▸ **EXTRACTED TEXT**
*** Block opens ***
I might add that the first time this setup went WOT was on the wideband, and i held 4th from about 2k to about 5k revs, the afs never went below 13.5:1.
And Eric, i never thought about checking cruising afs, was to worried about wot afs









Again, thanks for the help guys, much appreciated








_Modified by formulavr6 at 8:58 PM 5-27-2007_


_Modified by formulavr6 at 8:58 PM 5-27-2007_


----------



## [email protected] (Mar 16, 2004)

*Re: So I went to the rollers today..... (formulavr6)*

If its lightly bucking while you cruise then you probably are running a little lean for some reason.
Could be a clogged fuel filter or tired stock fuel pump.
This might sound weird, but do you have all hard pipe going to your turbo or are you using any dryer ducting or anything like that for intake piping?


----------



## formulavr6 (Oct 9, 2004)

*Re: So I went to the rollers today..... ([email protected])*

Haha, no, its all hard stuff, no leaks and i check my clamps weekly. Fuel filter was changed in january, as i do once a year.
As for the pump, i had a gauge on the fuel rail while driving and under boost, wot, the gauge read 48-50psi, youd think if the pump was bad, the pressure would drop under load...eveything is weird, which is why im here.


----------



## momoVR6 (Jul 11, 2002)

*Re: So I went to the rollers today..... (formulavr6)*


_Quote, originally posted by *formulavr6* »_Another thing, i just checked the resistance of my blue temp sensor and it reads 0 ohms cold...i searched and supposed to get 6k ohms cold and 200 ohms hot...would this make it run lean?
Thanks again.

If it's actually reading 0 resistance then that's definitely a problem. Try checking it with VAGCOM and see what it shows you for coolant temp. Also the Bentley has a graph showing the resistance/temp values.


----------



## formulavr6 (Oct 9, 2004)
*** Block closes ***
▸ **Rendered images with source text**
*** Block opens ***
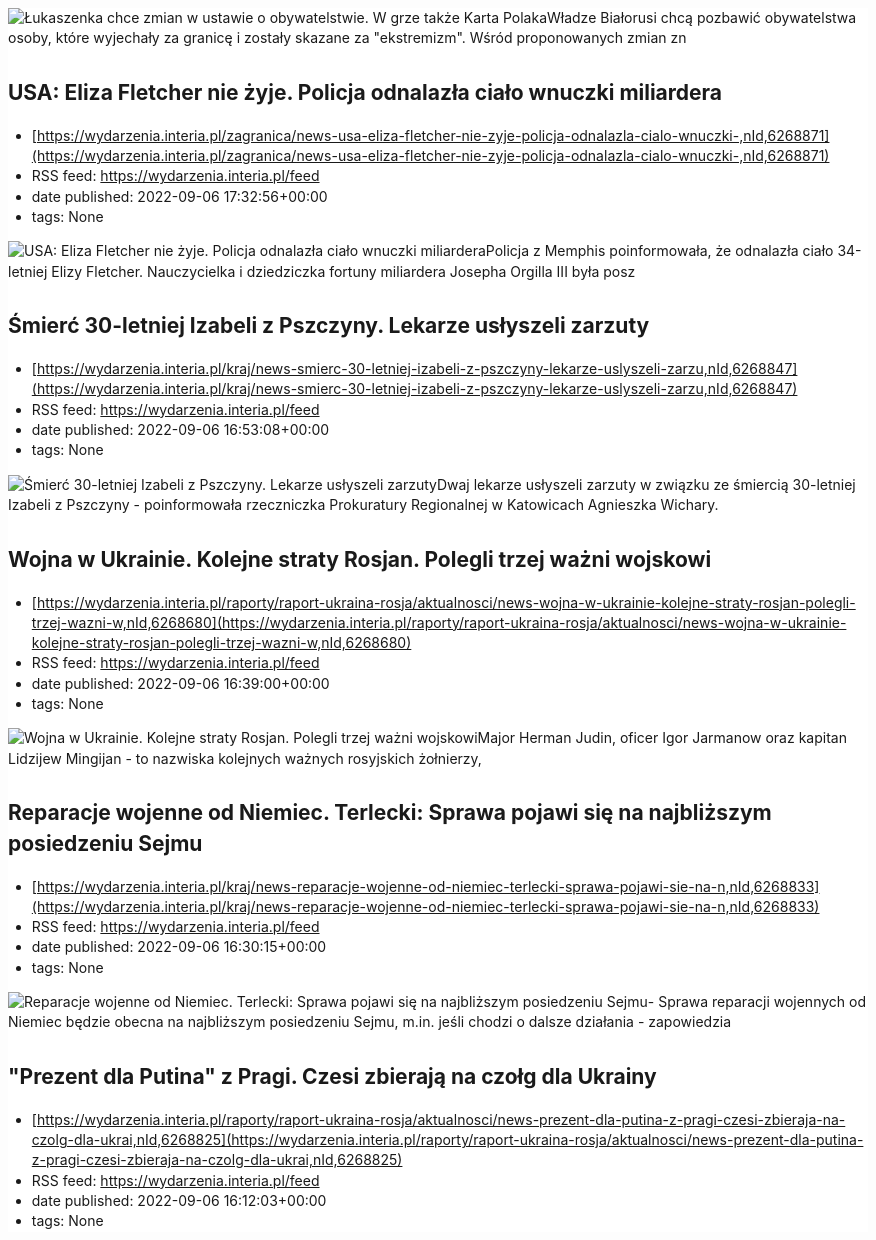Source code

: <p><a href="https://wydarzenia.interia.pl/zagranica/news-lukaszenka-chce-zmian-w-ustawie-o-obywatelstwie-w-grze-takze,nId,6268880"><img align="left" alt="Łukaszenka chce zmian w ustawie o obywatelstwie. W grze także Karta Polaka" src="https://i.iplsc.com/lukaszenka-chce-zmian-w-ustawie-o-obywatelstwie-w-grze-takze/000CTOHJT8NM61M5-C321.jpg" /></a>Władze Białorusi chcą pozbawić obywatelstwa osoby, które wyjechały za granicę i zostały skazane za &quot;ekstremizm&quot;. Wśród proponowanych zmian zn

## USA: Eliza Fletcher nie żyje. Policja odnalazła ciało wnuczki miliardera
 - [https://wydarzenia.interia.pl/zagranica/news-usa-eliza-fletcher-nie-zyje-policja-odnalazla-cialo-wnuczki-,nId,6268871](https://wydarzenia.interia.pl/zagranica/news-usa-eliza-fletcher-nie-zyje-policja-odnalazla-cialo-wnuczki-,nId,6268871)
 - RSS feed: https://wydarzenia.interia.pl/feed
 - date published: 2022-09-06 17:32:56+00:00
 - tags: None

<p><a href="https://wydarzenia.interia.pl/zagranica/news-usa-eliza-fletcher-nie-zyje-policja-odnalazla-cialo-wnuczki-,nId,6268871"><img align="left" alt="USA: Eliza Fletcher nie żyje. Policja odnalazła ciało wnuczki miliardera" src="https://i.iplsc.com/usa-eliza-fletcher-nie-zyje-policja-odnalazla-cialo-wnuczki/000G19H11OAGEO83-C321.jpg" /></a>Policja z Memphis poinformowała, że odnalazła ciało 34-letniej Elizy Fletcher. Nauczycielka i dziedziczka fortuny miliardera Josepha Orgilla III była posz

## Śmierć 30-letniej Izabeli z Pszczyny. Lekarze usłyszeli zarzuty
 - [https://wydarzenia.interia.pl/kraj/news-smierc-30-letniej-izabeli-z-pszczyny-lekarze-uslyszeli-zarzu,nId,6268847](https://wydarzenia.interia.pl/kraj/news-smierc-30-letniej-izabeli-z-pszczyny-lekarze-uslyszeli-zarzu,nId,6268847)
 - RSS feed: https://wydarzenia.interia.pl/feed
 - date published: 2022-09-06 16:53:08+00:00
 - tags: None

<p><a href="https://wydarzenia.interia.pl/kraj/news-smierc-30-letniej-izabeli-z-pszczyny-lekarze-uslyszeli-zarzu,nId,6268847"><img align="left" alt="Śmierć 30-letniej Izabeli z Pszczyny. Lekarze usłyszeli zarzuty" src="https://i.iplsc.com/smierc-30-letniej-izabeli-z-pszczyny-lekarze-uslyszeli-zarzu/000DU20256HXAL75-C321.jpg" /></a>Dwaj lekarze usłyszeli zarzuty w związku ze śmiercią 30-letniej Izabeli z Pszczyny - poinformowała rzeczniczka Prokuratury Regionalnej w Katowicach Agnieszka Wichary. 

## Wojna w Ukrainie. Kolejne straty Rosjan. Polegli trzej ważni wojskowi
 - [https://wydarzenia.interia.pl/raporty/raport-ukraina-rosja/aktualnosci/news-wojna-w-ukrainie-kolejne-straty-rosjan-polegli-trzej-wazni-w,nId,6268680](https://wydarzenia.interia.pl/raporty/raport-ukraina-rosja/aktualnosci/news-wojna-w-ukrainie-kolejne-straty-rosjan-polegli-trzej-wazni-w,nId,6268680)
 - RSS feed: https://wydarzenia.interia.pl/feed
 - date published: 2022-09-06 16:39:00+00:00
 - tags: None

<p><a href="https://wydarzenia.interia.pl/raporty/raport-ukraina-rosja/aktualnosci/news-wojna-w-ukrainie-kolejne-straty-rosjan-polegli-trzej-wazni-w,nId,6268680"><img align="left" alt="Wojna w Ukrainie. Kolejne straty Rosjan. Polegli trzej ważni wojskowi" src="https://i.iplsc.com/wojna-w-ukrainie-kolejne-straty-rosjan-polegli-trzej-wazni-w/000G193EGP82KPVB-C321.jpg" /></a>Major Herman Judin, oficer Igor Jarmanow oraz kapitan Lidzijew Mingijan - to nazwiska kolejnych ważnych rosyjskich żołnierzy,

## Reparacje wojenne od Niemiec. Terlecki: Sprawa pojawi się na najbliższym posiedzeniu Sejmu
 - [https://wydarzenia.interia.pl/kraj/news-reparacje-wojenne-od-niemiec-terlecki-sprawa-pojawi-sie-na-n,nId,6268833](https://wydarzenia.interia.pl/kraj/news-reparacje-wojenne-od-niemiec-terlecki-sprawa-pojawi-sie-na-n,nId,6268833)
 - RSS feed: https://wydarzenia.interia.pl/feed
 - date published: 2022-09-06 16:30:15+00:00
 - tags: None

<p><a href="https://wydarzenia.interia.pl/kraj/news-reparacje-wojenne-od-niemiec-terlecki-sprawa-pojawi-sie-na-n,nId,6268833"><img align="left" alt="Reparacje wojenne od Niemiec. Terlecki: Sprawa pojawi się na najbliższym posiedzeniu Sejmu " src="https://i.iplsc.com/reparacje-wojenne-od-niemiec-terlecki-sprawa-pojawi-sie-na-n/000G198XXMAKY61L-C321.jpg" /></a>- Sprawa reparacji wojennych od Niemiec będzie obecna na najbliższym posiedzeniu Sejmu, m.in. jeśli chodzi o dalsze działania - zapowiedzia

## "Prezent dla Putina" z Pragi. Czesi zbierają na czołg dla Ukrainy
 - [https://wydarzenia.interia.pl/raporty/raport-ukraina-rosja/aktualnosci/news-prezent-dla-putina-z-pragi-czesi-zbieraja-na-czolg-dla-ukrai,nId,6268825](https://wydarzenia.interia.pl/raporty/raport-ukraina-rosja/aktualnosci/news-prezent-dla-putina-z-pragi-czesi-zbieraja-na-czolg-dla-ukrai,nId,6268825)
 - RSS feed: https://wydarzenia.interia.pl/feed
 - date published: 2022-09-06 16:12:03+00:00
 - tags: None
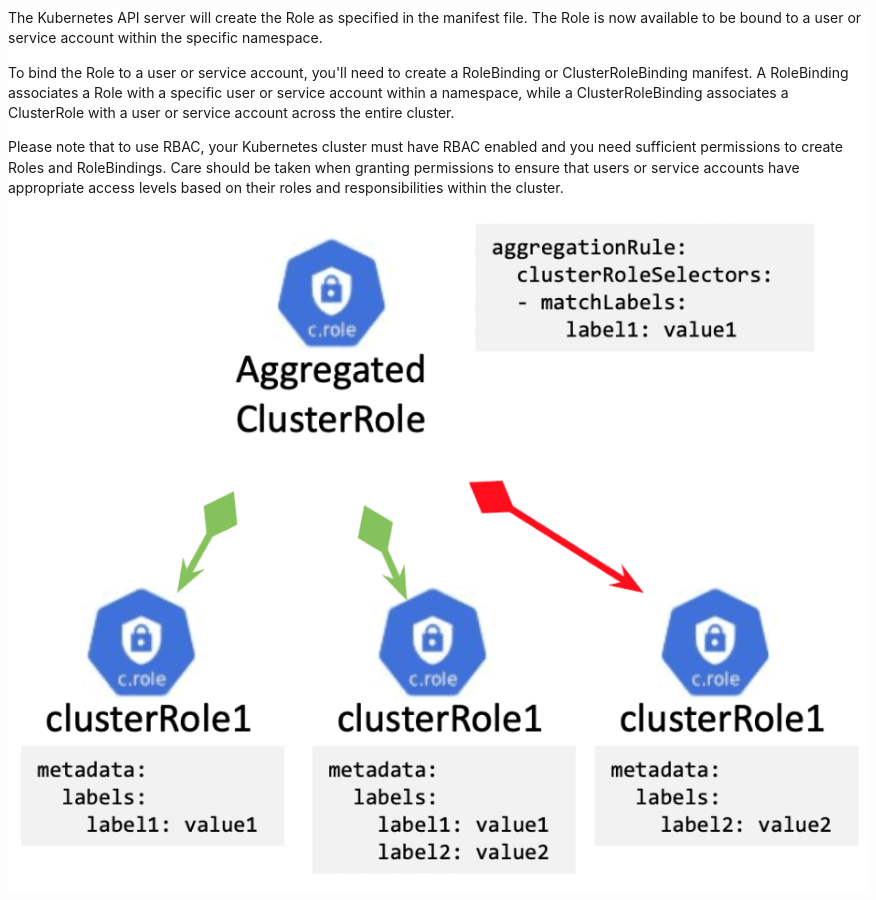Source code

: The Kubernetes API server will create the Role as specified in the manifest file. The Role is now available to be bound to a user or service account within the specific namespace.

To bind the Role to a user or service account, you'll need to create a RoleBinding or ClusterRoleBinding manifest. A RoleBinding associates a Role with a specific user or service account within a namespace, while a ClusterRoleBinding associates a ClusterRole with a user or service account across the entire cluster.

Please note that to use RBAC, your Kubernetes cluster must have RBAC enabled and you need sufficient permissions to create Roles and RoleBindings. Care should be taken when granting permissions to ensure that users or service accounts have appropriate access levels based on their roles and responsibilities within the cluster.

![alt text](https://github.com/plaethos09/Devops_notes/blob/main/img/Screen-Shot-2020-08-13-at-11.17.56-AM.png)



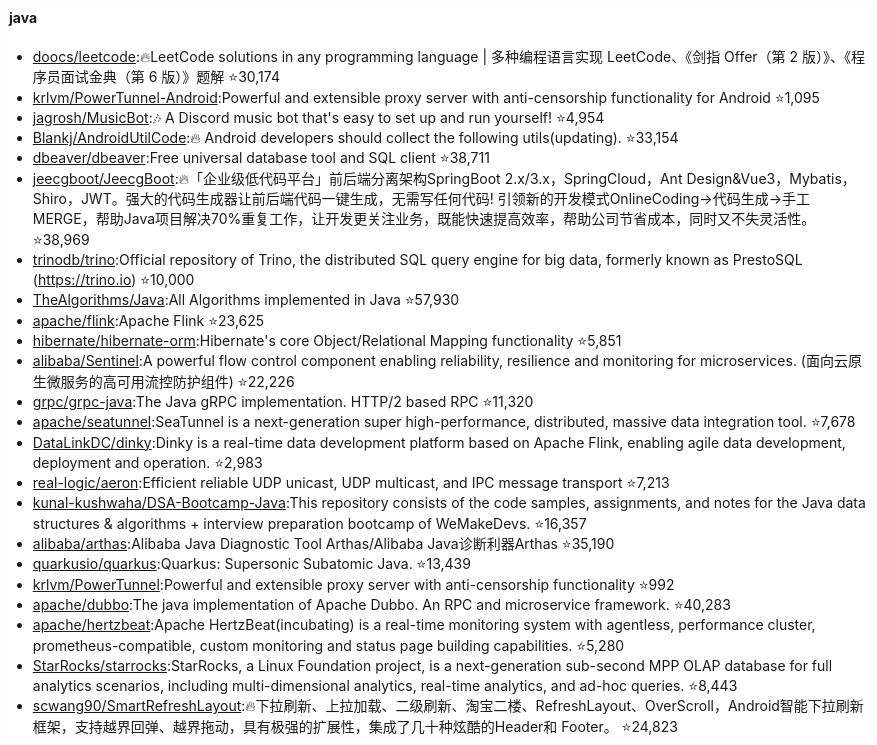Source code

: #### java
* [doocs/leetcode](https://github.com/doocs/leetcode):🔥LeetCode solutions in any programming language | 多种编程语言实现 LeetCode、《剑指 Offer（第 2 版）》、《程序员面试金典（第 6 版）》题解 ⭐30,174
* [krlvm/PowerTunnel-Android](https://github.com/krlvm/PowerTunnel-Android):Powerful and extensible proxy server with anti-censorship functionality for Android ⭐1,095
* [jagrosh/MusicBot](https://github.com/jagrosh/MusicBot):🎶 A Discord music bot that's easy to set up and run yourself! ⭐4,954
* [Blankj/AndroidUtilCode](https://github.com/Blankj/AndroidUtilCode):🔥 Android developers should collect the following utils(updating). ⭐33,154
* [dbeaver/dbeaver](https://github.com/dbeaver/dbeaver):Free universal database tool and SQL client ⭐38,711
* [jeecgboot/JeecgBoot](https://github.com/jeecgboot/JeecgBoot):🔥「企业级低代码平台」前后端分离架构SpringBoot 2.x/3.x，SpringCloud，Ant Design&Vue3，Mybatis，Shiro，JWT。强大的代码生成器让前后端代码一键生成，无需写任何代码! 引领新的开发模式OnlineCoding->代码生成->手工MERGE，帮助Java项目解决70%重复工作，让开发更关注业务，既能快速提高效率，帮助公司节省成本，同时又不失灵活性。 ⭐38,969
* [trinodb/trino](https://github.com/trinodb/trino):Official repository of Trino, the distributed SQL query engine for big data, formerly known as PrestoSQL (https://trino.io) ⭐10,000
* [TheAlgorithms/Java](https://github.com/TheAlgorithms/Java):All Algorithms implemented in Java ⭐57,930
* [apache/flink](https://github.com/apache/flink):Apache Flink ⭐23,625
* [hibernate/hibernate-orm](https://github.com/hibernate/hibernate-orm):Hibernate's core Object/Relational Mapping functionality ⭐5,851
* [alibaba/Sentinel](https://github.com/alibaba/Sentinel):A powerful flow control component enabling reliability, resilience and monitoring for microservices. (面向云原生微服务的高可用流控防护组件) ⭐22,226
* [grpc/grpc-java](https://github.com/grpc/grpc-java):The Java gRPC implementation. HTTP/2 based RPC ⭐11,320
* [apache/seatunnel](https://github.com/apache/seatunnel):SeaTunnel is a next-generation super high-performance, distributed, massive data integration tool. ⭐7,678
* [DataLinkDC/dinky](https://github.com/DataLinkDC/dinky):Dinky is a real-time data development platform based on Apache Flink, enabling agile data development, deployment and operation. ⭐2,983
* [real-logic/aeron](https://github.com/real-logic/aeron):Efficient reliable UDP unicast, UDP multicast, and IPC message transport ⭐7,213
* [kunal-kushwaha/DSA-Bootcamp-Java](https://github.com/kunal-kushwaha/DSA-Bootcamp-Java):This repository consists of the code samples, assignments, and notes for the Java data structures & algorithms + interview preparation bootcamp of WeMakeDevs. ⭐16,357
* [alibaba/arthas](https://github.com/alibaba/arthas):Alibaba Java Diagnostic Tool Arthas/Alibaba Java诊断利器Arthas ⭐35,190
* [quarkusio/quarkus](https://github.com/quarkusio/quarkus):Quarkus: Supersonic Subatomic Java. ⭐13,439
* [krlvm/PowerTunnel](https://github.com/krlvm/PowerTunnel):Powerful and extensible proxy server with anti-censorship functionality ⭐992
* [apache/dubbo](https://github.com/apache/dubbo):The java implementation of Apache Dubbo. An RPC and microservice framework. ⭐40,283
* [apache/hertzbeat](https://github.com/apache/hertzbeat):Apache HertzBeat(incubating) is a real-time monitoring system with agentless, performance cluster, prometheus-compatible, custom monitoring and status page building capabilities. ⭐5,280
* [StarRocks/starrocks](https://github.com/StarRocks/starrocks):StarRocks, a Linux Foundation project, is a next-generation sub-second MPP OLAP database for full analytics scenarios, including multi-dimensional analytics, real-time analytics, and ad-hoc queries. ⭐8,443
* [scwang90/SmartRefreshLayout](https://github.com/scwang90/SmartRefreshLayout):🔥下拉刷新、上拉加载、二级刷新、淘宝二楼、RefreshLayout、OverScroll，Android智能下拉刷新框架，支持越界回弹、越界拖动，具有极强的扩展性，集成了几十种炫酷的Header和 Footer。 ⭐24,823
*** Block closes ***
▸ **QUESTIONS TO ANSWER**
[1] Translate this sentence from the forum thread into Spanish: "Fuel filter was changed in january, as i do once a year."
[2] Write out the forum thread again from the words "## momoVR6 (Jul" through the words "Thanks again.", switching "blue temp sensor" to "coolant temperature sensor".
[3] In the forum thread, what did the fuel rail gauge read under boost at wide open throttle?

▸ **RESULTS OF THE TASKS**
[1] El filtro de combustible se cambió en enero, como hago una vez al año.

[2]
## momoVR6 (Jul 11, 2002)

*Re: So I went to the rollers today..... (formulavr6)*


_Quote, originally posted by *formulavr6* »_Another thing, i just checked the resistance of my coolant temperature sensor and it reads 0 ohms cold...i searched and supposed to get 6k ohms cold and 200 ohms hot...would this make it run lean?
Thanks again.

[3] 48-50 psi